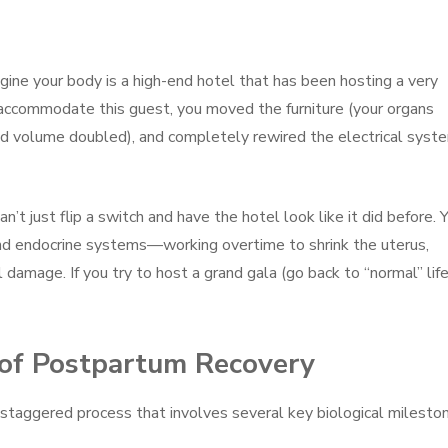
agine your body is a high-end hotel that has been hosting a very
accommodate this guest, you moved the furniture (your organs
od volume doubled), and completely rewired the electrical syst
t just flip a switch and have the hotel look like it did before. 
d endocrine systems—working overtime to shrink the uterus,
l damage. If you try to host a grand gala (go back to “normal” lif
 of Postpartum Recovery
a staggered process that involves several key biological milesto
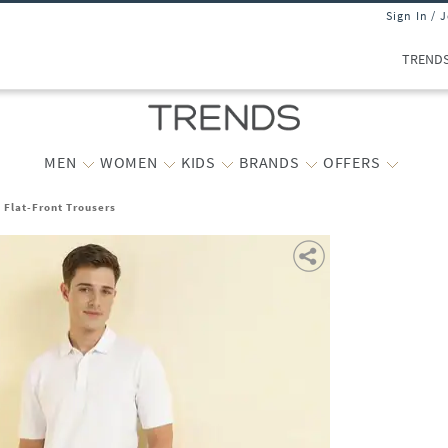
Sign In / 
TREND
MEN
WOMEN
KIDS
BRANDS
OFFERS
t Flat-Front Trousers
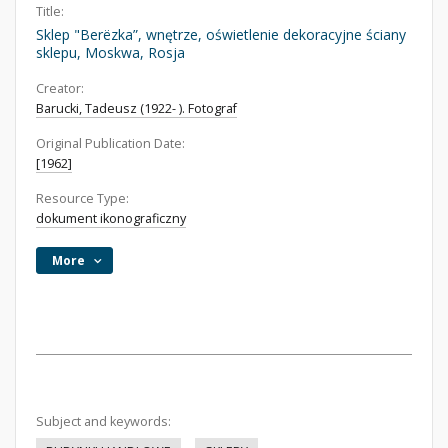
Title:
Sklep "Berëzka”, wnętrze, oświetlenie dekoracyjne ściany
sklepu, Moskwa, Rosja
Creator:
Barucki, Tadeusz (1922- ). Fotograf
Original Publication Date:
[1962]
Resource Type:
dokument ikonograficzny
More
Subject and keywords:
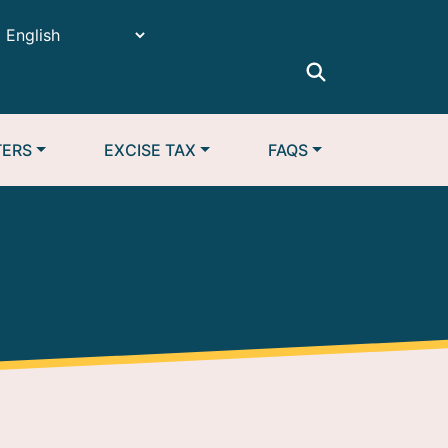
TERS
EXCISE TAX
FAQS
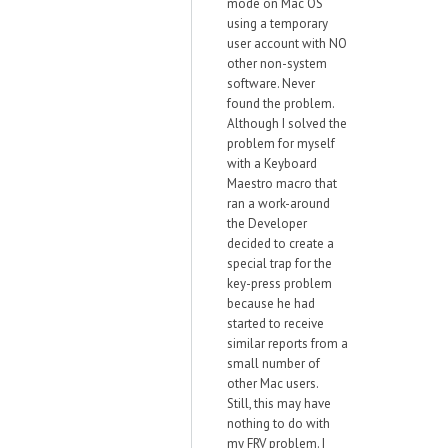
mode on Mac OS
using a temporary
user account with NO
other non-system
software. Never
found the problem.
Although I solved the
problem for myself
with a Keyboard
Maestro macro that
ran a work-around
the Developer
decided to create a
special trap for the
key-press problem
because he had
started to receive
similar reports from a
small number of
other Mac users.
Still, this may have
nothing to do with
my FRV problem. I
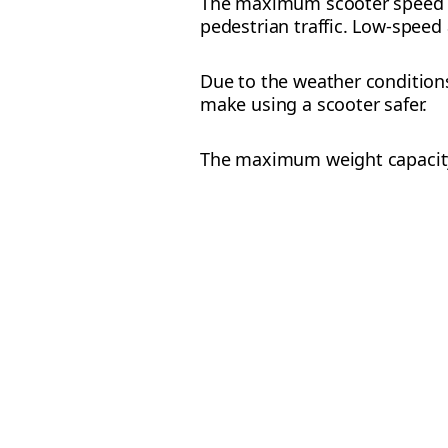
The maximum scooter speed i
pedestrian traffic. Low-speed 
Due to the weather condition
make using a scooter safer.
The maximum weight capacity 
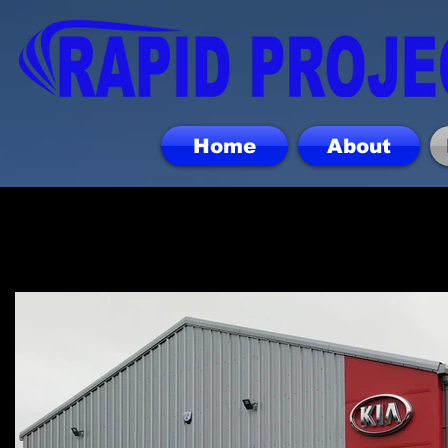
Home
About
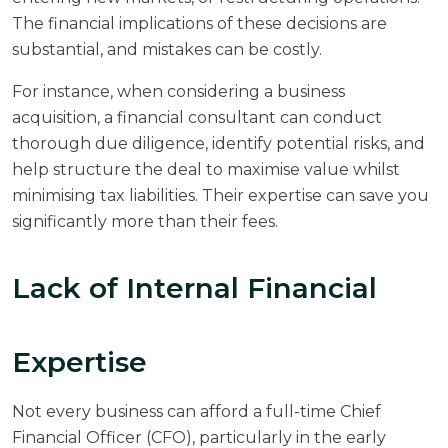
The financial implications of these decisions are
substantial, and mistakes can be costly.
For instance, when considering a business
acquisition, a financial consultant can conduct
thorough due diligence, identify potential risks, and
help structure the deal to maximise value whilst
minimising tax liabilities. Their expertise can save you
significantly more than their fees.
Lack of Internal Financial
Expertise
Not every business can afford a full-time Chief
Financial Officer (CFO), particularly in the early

- - - -

**JOB:** Show all lines from the entries that hold "maximum".

**TASK OUTPUT:**
The maximum scooter speed i
The maximum weight capacity 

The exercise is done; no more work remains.